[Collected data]
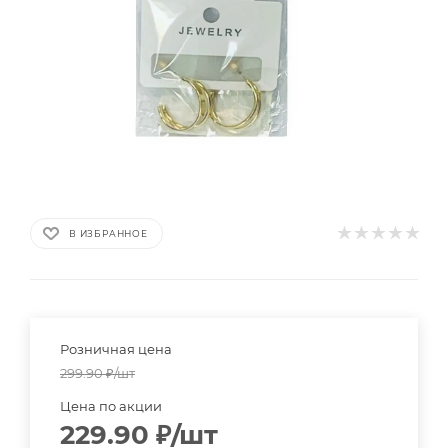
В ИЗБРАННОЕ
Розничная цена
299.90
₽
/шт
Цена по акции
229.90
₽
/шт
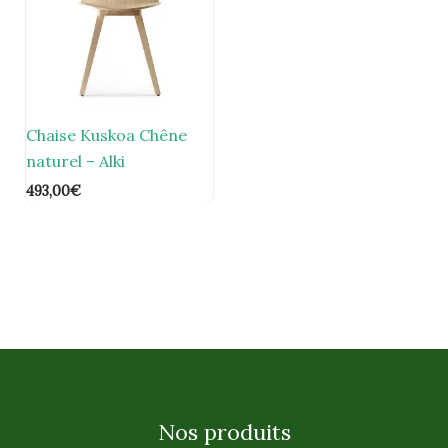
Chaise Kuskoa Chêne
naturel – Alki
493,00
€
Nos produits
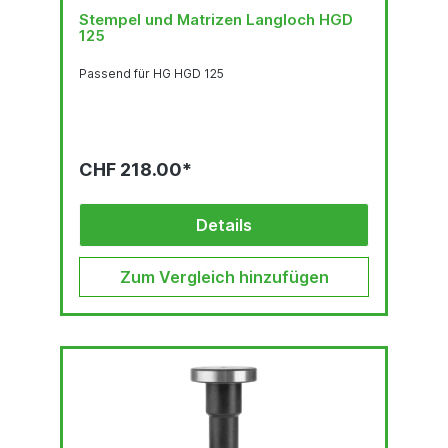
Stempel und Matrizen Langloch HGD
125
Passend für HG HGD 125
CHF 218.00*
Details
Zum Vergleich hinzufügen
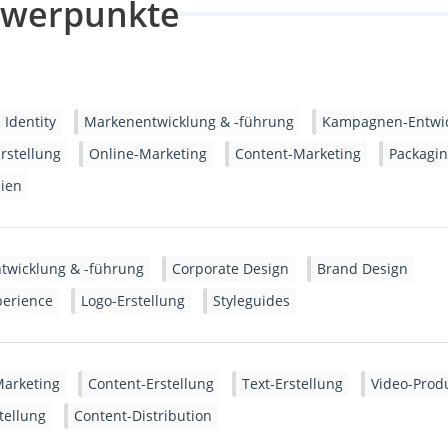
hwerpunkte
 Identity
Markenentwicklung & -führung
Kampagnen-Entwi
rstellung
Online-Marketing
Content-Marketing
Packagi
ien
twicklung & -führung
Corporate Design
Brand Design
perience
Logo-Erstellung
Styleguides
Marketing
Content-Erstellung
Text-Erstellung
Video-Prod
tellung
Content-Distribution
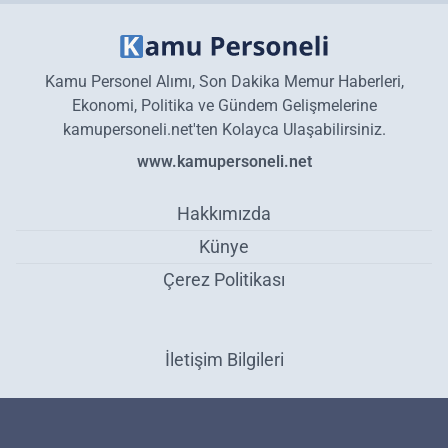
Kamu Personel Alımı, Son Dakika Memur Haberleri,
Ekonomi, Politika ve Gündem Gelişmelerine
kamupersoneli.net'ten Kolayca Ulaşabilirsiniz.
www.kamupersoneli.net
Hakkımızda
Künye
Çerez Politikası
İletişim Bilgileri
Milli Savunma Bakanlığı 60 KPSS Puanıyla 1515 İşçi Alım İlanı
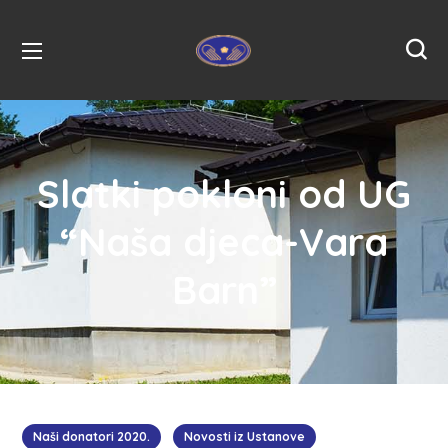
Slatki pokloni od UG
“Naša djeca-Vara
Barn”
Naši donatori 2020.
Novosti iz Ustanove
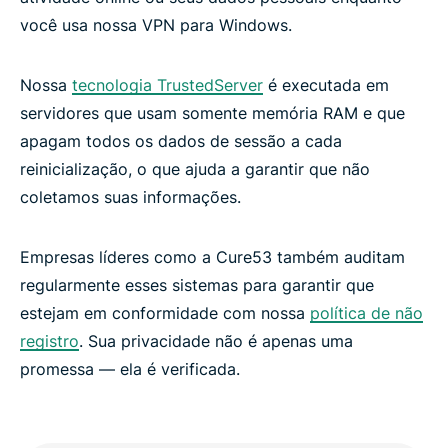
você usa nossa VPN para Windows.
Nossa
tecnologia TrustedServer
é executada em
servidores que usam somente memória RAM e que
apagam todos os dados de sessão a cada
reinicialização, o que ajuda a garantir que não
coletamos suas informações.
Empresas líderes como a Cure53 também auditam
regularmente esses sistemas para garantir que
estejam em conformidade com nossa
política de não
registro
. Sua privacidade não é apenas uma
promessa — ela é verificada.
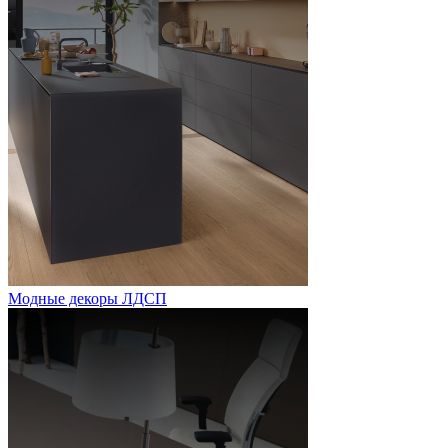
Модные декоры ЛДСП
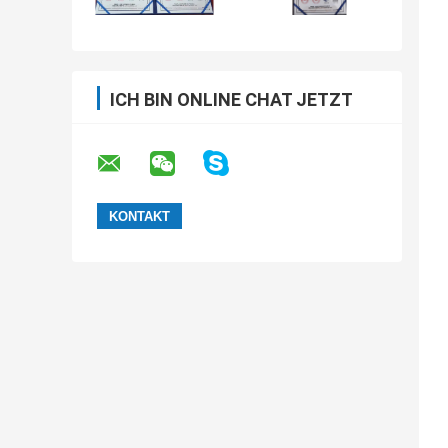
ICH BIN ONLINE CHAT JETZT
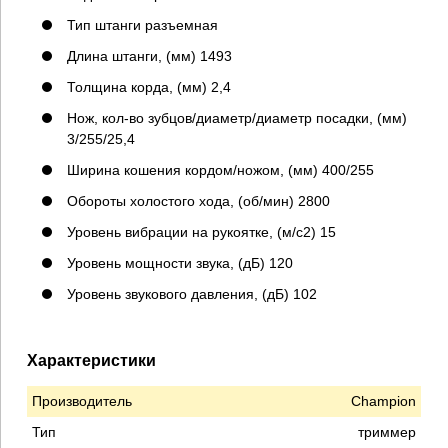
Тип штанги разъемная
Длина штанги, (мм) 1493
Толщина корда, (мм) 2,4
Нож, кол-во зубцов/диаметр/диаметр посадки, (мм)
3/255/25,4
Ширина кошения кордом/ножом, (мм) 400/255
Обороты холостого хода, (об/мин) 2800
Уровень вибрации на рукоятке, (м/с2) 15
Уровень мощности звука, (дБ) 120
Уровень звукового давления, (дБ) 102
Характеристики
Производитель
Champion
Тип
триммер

### [Directive]
Your copy should hold only the lines above from the one containing "Styleguides" through the one containing "İletişim Bilgileri", exactly as written and free of pictures.

### [Result]
Styleguides
Marketing
Content-Erstellung
Text-Erstellung
Video-Prod
tellung
Content-Distribution
Kamu Personel Alımı, Son Dakika Memur Haberleri,
Ekonomi, Politika ve Gündem Gelişmelerine
kamupersoneli.net'ten Kolayca Ulaşabilirsiniz.
www.kamupersoneli.net
Hakkımızda
Künye
Çerez Politikası
İletişim Bilgileri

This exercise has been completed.